Your response should contain every line from the data below that holds the string "shall".

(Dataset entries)
++++

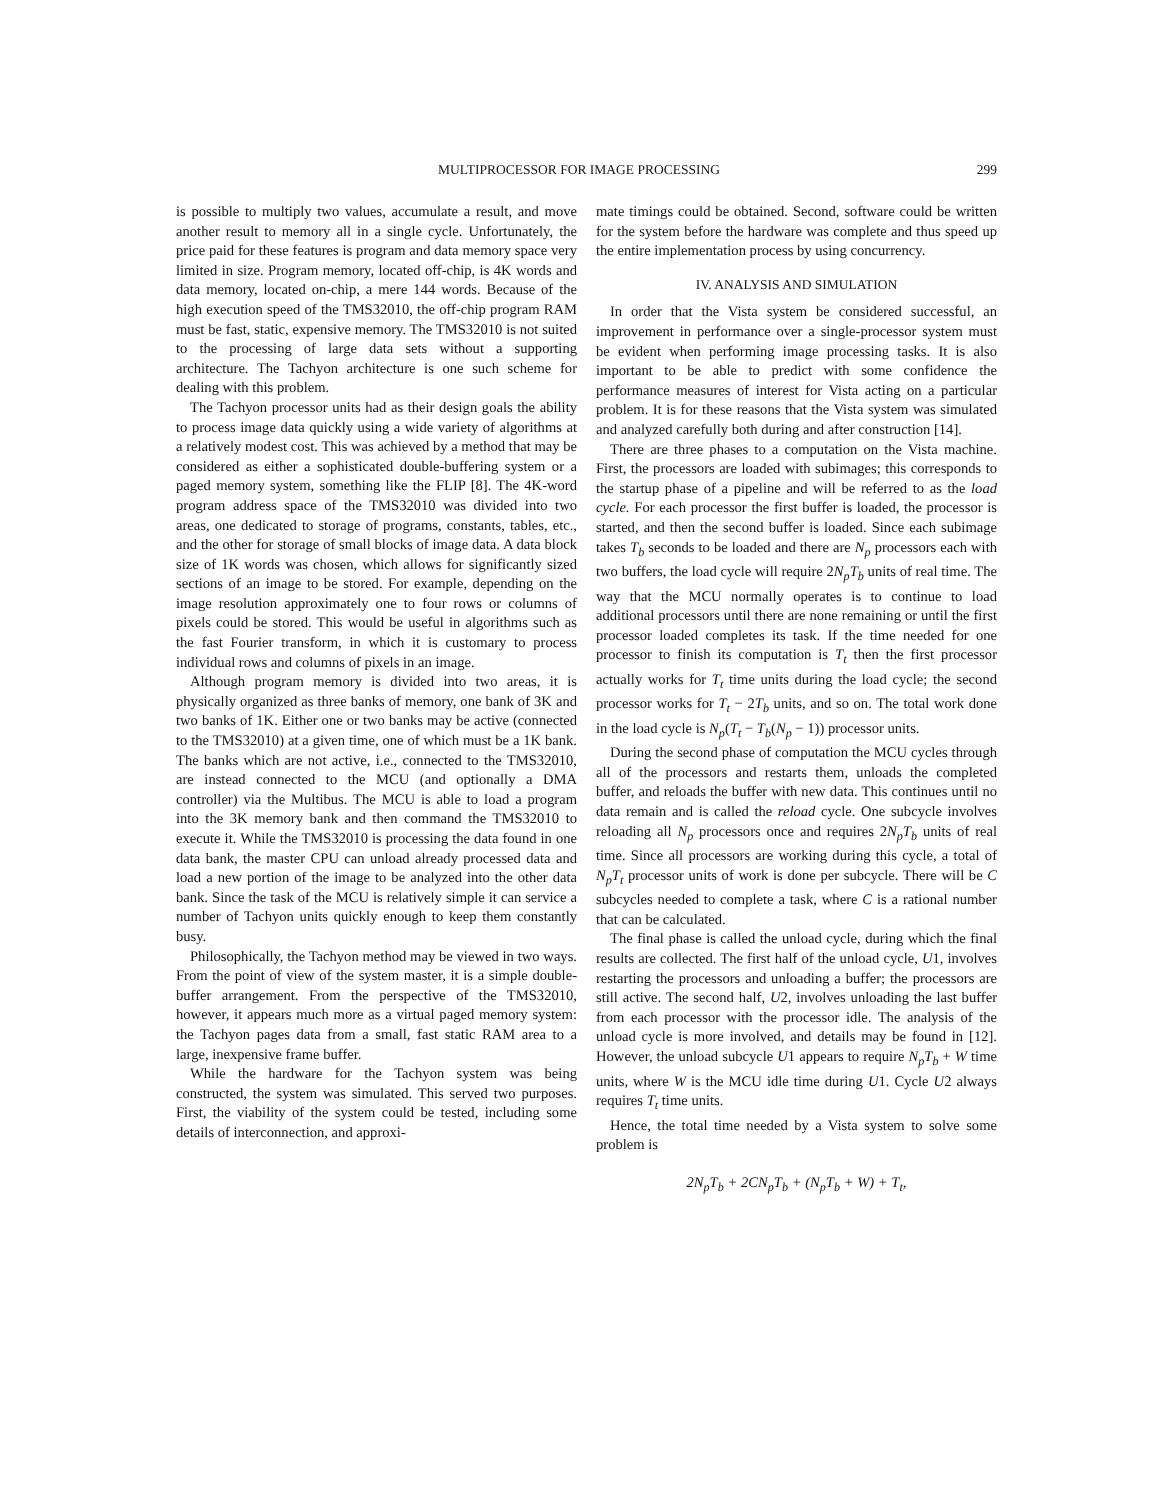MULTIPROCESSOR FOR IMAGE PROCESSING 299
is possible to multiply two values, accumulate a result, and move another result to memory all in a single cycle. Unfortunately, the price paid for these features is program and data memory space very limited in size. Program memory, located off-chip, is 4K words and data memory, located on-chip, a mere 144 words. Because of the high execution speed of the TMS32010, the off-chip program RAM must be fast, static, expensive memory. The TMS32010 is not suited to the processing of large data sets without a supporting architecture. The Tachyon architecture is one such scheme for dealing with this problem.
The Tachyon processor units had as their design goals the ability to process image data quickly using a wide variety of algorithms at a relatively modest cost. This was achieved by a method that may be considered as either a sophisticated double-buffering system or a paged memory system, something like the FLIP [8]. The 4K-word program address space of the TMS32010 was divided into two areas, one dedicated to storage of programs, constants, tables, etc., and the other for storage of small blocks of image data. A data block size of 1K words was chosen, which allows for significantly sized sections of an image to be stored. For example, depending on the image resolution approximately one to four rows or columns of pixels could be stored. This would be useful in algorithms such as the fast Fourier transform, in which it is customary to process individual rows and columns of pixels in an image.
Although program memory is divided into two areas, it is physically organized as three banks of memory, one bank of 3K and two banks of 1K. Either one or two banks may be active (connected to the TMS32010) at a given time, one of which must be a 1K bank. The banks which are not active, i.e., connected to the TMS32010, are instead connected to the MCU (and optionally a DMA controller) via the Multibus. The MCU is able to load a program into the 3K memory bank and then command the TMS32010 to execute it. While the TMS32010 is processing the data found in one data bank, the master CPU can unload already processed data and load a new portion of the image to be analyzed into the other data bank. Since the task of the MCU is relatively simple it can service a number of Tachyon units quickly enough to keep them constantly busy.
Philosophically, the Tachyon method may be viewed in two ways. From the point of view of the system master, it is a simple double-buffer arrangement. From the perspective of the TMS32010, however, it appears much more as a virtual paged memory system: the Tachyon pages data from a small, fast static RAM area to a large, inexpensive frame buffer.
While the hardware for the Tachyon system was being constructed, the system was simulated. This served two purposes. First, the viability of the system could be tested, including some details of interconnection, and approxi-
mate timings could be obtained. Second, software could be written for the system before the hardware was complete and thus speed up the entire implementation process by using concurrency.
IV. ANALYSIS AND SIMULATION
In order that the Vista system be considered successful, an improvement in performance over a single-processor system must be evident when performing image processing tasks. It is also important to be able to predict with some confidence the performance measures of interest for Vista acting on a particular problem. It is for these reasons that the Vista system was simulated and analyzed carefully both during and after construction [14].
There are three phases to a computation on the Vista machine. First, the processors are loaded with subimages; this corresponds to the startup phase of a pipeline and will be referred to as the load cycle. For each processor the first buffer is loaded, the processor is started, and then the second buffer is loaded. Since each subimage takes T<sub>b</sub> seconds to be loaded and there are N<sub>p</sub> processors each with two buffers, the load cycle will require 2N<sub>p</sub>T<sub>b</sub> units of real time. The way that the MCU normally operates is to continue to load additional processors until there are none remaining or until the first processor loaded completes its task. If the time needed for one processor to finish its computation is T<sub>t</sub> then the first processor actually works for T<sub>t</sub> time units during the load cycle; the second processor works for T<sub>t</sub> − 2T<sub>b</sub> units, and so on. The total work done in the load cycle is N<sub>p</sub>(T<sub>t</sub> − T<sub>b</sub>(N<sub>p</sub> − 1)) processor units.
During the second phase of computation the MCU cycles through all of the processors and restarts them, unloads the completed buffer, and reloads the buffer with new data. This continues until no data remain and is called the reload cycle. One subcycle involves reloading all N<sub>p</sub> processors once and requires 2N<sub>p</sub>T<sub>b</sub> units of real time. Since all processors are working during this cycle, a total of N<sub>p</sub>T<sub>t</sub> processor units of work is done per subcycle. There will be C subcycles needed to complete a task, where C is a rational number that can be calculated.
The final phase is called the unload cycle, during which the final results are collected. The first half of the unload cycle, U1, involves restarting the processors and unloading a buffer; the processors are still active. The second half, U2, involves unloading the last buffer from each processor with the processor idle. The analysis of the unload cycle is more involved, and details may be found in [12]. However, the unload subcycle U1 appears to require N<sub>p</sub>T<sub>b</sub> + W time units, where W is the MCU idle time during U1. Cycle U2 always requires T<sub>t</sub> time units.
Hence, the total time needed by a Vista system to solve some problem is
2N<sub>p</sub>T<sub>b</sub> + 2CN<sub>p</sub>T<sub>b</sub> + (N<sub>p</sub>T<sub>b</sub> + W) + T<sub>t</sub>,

++++

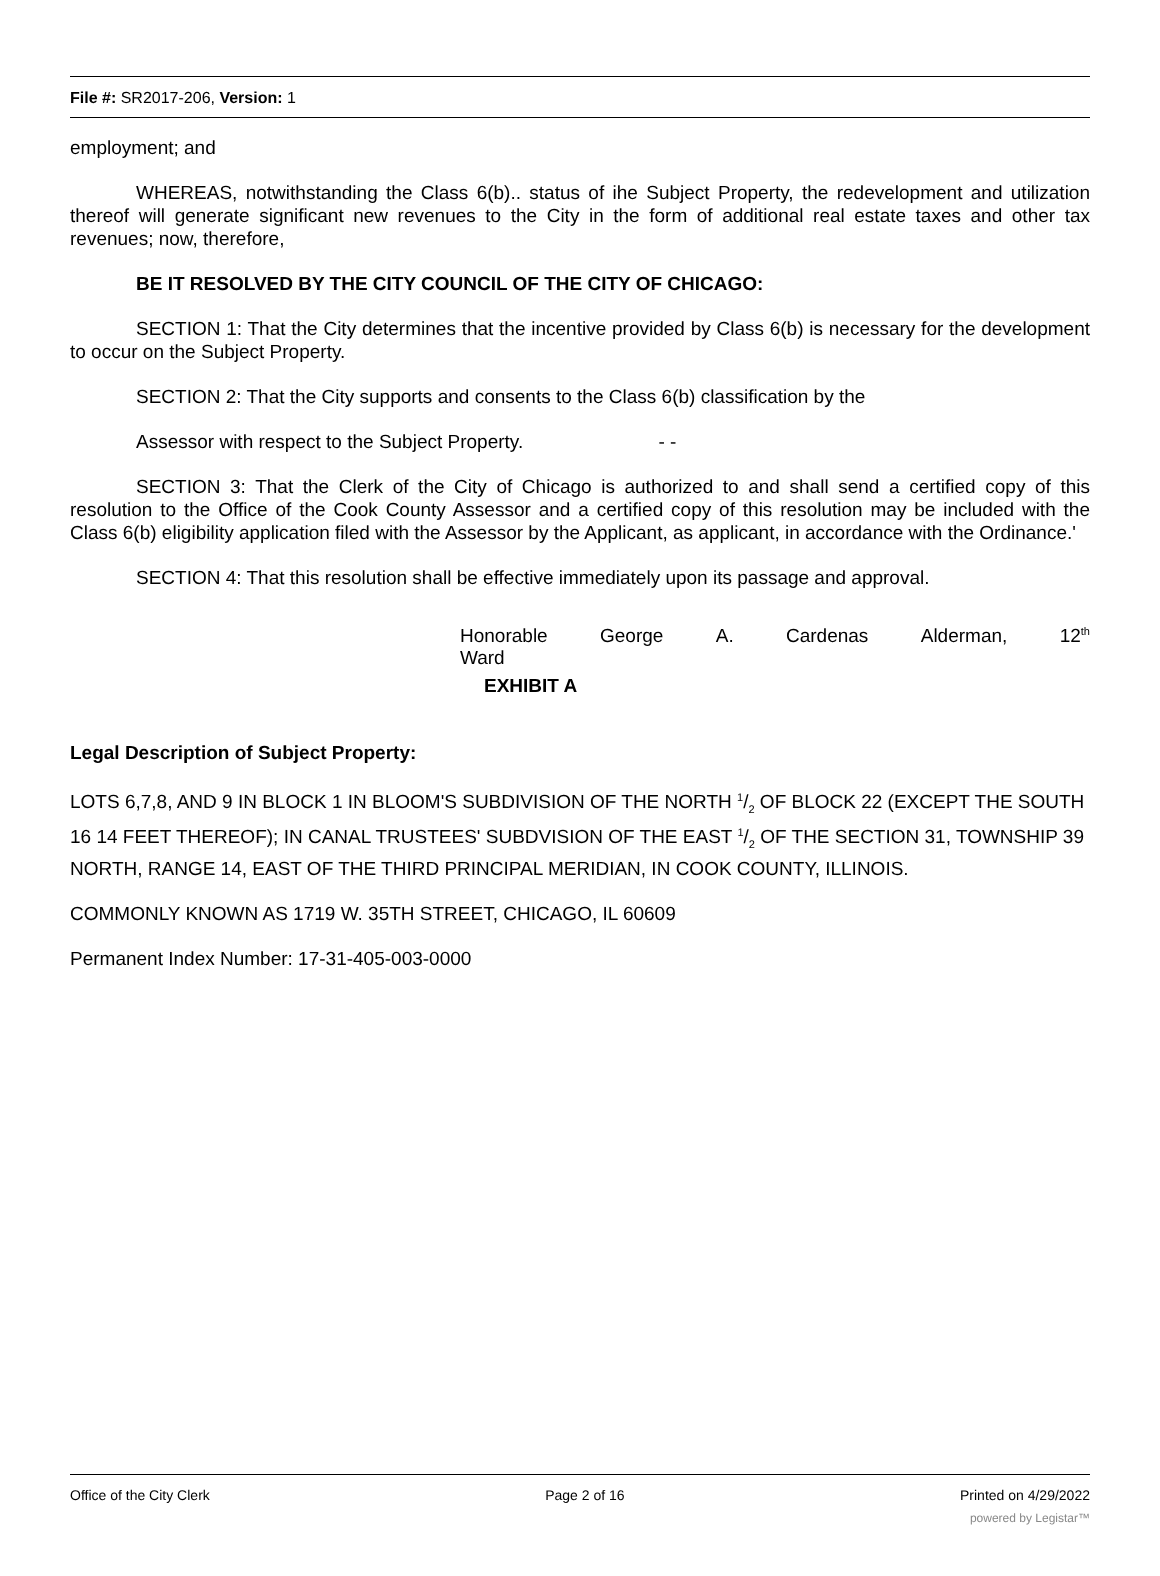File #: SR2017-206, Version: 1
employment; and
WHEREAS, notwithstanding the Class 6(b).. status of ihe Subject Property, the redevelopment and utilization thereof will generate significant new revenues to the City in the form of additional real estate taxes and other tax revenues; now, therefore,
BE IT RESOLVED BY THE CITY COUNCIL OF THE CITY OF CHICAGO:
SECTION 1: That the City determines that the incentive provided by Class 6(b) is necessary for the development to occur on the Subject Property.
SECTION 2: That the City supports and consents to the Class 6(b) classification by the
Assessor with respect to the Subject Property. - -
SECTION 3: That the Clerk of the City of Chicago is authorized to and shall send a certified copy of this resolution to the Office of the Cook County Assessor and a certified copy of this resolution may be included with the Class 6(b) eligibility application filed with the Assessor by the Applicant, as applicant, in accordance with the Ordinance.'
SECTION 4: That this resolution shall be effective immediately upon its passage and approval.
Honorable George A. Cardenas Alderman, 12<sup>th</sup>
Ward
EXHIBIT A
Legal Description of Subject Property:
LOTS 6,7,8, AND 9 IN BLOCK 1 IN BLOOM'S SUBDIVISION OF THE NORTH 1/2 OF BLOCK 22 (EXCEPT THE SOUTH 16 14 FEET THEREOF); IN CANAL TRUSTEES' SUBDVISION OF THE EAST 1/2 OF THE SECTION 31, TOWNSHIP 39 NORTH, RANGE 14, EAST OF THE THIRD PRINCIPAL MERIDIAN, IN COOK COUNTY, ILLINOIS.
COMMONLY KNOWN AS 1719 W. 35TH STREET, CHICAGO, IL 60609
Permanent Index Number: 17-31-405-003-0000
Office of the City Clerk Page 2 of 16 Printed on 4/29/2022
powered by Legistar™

++++

**Answer below**
SECTION 3: That the Clerk of the City of Chicago is authorized to and shall send a certified copy of this resolution to the Office of the Cook County Assessor and a certified copy of this resolution may be included with the Class 6(b) eligibility application filed with the Assessor by the Applicant, as applicant, in accordance with the Ordinance.'
SECTION 4: That this resolution shall be effective immediately upon its passage and approval.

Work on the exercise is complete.